(Stored items from a collection)
========================================================================
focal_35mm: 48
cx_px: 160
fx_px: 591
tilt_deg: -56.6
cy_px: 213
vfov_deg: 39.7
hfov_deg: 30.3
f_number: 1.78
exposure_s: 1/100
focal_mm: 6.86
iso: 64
========================================================================
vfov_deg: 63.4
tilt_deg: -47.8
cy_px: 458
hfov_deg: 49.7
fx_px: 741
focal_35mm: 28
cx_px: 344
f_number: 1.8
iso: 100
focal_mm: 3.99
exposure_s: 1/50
========================================================================
Using the entries above, return exactly the lines from the line with "vfov_deg: 63.4" to the line with "exposure_s: 1/50", counting both of those lines.

vfov_deg: 63.4
tilt_deg: -47.8
cy_px: 458
hfov_deg: 49.7
fx_px: 741
focal_35mm: 28
cx_px: 344
f_number: 1.8
iso: 100
focal_mm: 3.99
exposure_s: 1/50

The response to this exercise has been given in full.